Esta desagradable experiencia me hizo plantearme tres preguntas, para las que todavía no tengo respuesta:
La primera: ¿Por qué las compañías se empeñan en venderte algo cuanto tu modo de compra está en off? El cliente ya no acepta que se le obligue a comprar nada, por muy interesante que resulte la oferta, o por muy bueno que sea el producto. Porque una cosa es el usuario, el que va a utilizar el servicio. Y otra muy diferente, el comprador. El acuerdo es: “Yo, comprador, te permito que me bombardees de publicidad las 24 horas del día (30.000 mensajes diarios), pero a cambio, quiero ser yo quien decida a qué le presto atención, dónde y cuándo compro, y qué tipo de experiencia de compra quiero tener. No me impongas nunca el qué, el cómo ni el cuándo, porque me enfadaré”.
La segunda: ¿Cuántas nuevas contrataciones conseguirá la compañía por este método?. ¿Son suficientes para compensar la insatisfacción que generan en el resto de sus clientes (el recurso más valioso de una compañía)? ¿Y para compensar el perjuicio que causan a su marca, a la que inevitablemente uno le acaba colocando la etiqueta de “pesada”?
Y la tercera: ¿Por qué no me hacen llegar esa misma oferta (que es fabulosa, todo hay que decirlo) cuando mi predisposición a comprar está activada (modo on)?. Por ejemplo, cuando me llega la factura de telefonía móvil, cuando consulto el recibo de mi ADSL actual en el extracto bancario, cuando googleo o acudo a comprar un dispositivo electrónico que requiere ADSL, o cuando busco un piso en alquiler en un portal inmobiliario.
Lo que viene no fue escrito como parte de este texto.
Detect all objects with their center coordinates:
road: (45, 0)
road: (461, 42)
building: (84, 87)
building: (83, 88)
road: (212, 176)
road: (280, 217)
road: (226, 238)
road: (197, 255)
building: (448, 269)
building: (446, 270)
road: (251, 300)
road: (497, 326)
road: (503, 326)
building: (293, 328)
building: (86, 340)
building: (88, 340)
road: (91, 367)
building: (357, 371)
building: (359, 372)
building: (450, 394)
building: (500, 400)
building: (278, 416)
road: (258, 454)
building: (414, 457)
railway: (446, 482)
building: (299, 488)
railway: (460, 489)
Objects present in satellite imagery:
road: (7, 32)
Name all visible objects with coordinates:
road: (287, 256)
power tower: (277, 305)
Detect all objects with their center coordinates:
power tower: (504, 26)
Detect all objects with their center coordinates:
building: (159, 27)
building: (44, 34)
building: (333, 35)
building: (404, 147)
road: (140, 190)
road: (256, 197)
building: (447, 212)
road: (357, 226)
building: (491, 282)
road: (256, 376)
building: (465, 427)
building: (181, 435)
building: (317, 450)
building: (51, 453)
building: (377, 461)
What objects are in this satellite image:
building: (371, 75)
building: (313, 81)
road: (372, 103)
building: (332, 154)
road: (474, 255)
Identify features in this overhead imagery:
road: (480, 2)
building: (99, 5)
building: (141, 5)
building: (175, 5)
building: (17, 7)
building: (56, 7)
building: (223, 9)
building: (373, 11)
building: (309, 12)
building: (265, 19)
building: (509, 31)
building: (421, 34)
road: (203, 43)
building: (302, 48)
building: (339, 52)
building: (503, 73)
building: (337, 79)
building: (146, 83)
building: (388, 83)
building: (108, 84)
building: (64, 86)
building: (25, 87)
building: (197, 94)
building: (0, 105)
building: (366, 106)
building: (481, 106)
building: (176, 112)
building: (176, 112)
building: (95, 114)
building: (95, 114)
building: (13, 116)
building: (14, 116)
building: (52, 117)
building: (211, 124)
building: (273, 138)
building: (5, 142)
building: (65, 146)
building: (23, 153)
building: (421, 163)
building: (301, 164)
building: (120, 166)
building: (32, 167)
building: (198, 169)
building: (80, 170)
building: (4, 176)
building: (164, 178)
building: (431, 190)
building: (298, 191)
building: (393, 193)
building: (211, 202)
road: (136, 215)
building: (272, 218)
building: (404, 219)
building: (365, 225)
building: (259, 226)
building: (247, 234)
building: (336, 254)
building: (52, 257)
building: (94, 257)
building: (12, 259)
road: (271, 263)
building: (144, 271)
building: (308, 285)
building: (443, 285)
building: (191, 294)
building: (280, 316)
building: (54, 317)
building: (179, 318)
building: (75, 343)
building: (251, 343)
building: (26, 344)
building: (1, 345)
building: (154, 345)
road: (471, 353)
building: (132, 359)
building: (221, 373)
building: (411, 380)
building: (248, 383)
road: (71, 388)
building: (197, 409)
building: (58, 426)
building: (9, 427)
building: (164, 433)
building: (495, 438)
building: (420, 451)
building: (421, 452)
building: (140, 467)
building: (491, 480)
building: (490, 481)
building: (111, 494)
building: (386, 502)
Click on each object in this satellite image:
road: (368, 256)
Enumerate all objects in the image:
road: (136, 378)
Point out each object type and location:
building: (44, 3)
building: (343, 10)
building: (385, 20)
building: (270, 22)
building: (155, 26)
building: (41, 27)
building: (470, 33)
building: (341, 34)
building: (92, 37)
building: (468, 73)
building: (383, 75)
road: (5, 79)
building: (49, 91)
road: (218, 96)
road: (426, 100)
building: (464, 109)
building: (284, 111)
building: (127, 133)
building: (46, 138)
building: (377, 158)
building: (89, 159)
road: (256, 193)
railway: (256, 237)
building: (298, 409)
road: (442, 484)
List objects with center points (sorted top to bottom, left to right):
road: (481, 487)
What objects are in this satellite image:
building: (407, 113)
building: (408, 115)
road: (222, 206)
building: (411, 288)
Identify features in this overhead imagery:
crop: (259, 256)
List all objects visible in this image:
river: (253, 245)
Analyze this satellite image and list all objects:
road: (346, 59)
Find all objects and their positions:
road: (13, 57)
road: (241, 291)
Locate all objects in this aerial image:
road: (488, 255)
Porque cuando te obligan a tomar una decisión de compra en un momento y en un lugar que no es el que el cliente-comprador quiere, su respuesta siempre será un NO alto y rotundo. Y no porque no le interese, sino porque es su única manera de penalizar una estrategia comercial que le incomoda y desagrada. No está diciendo NO a la oferta, está diciendo NO a la experiencia de compra.
En definitiva, no te limites a elaborar una oferta atractiva. Cuida también el atractivo de la experiencia de compra. Tus resultados lo agradecerán. Y tus clientes, más.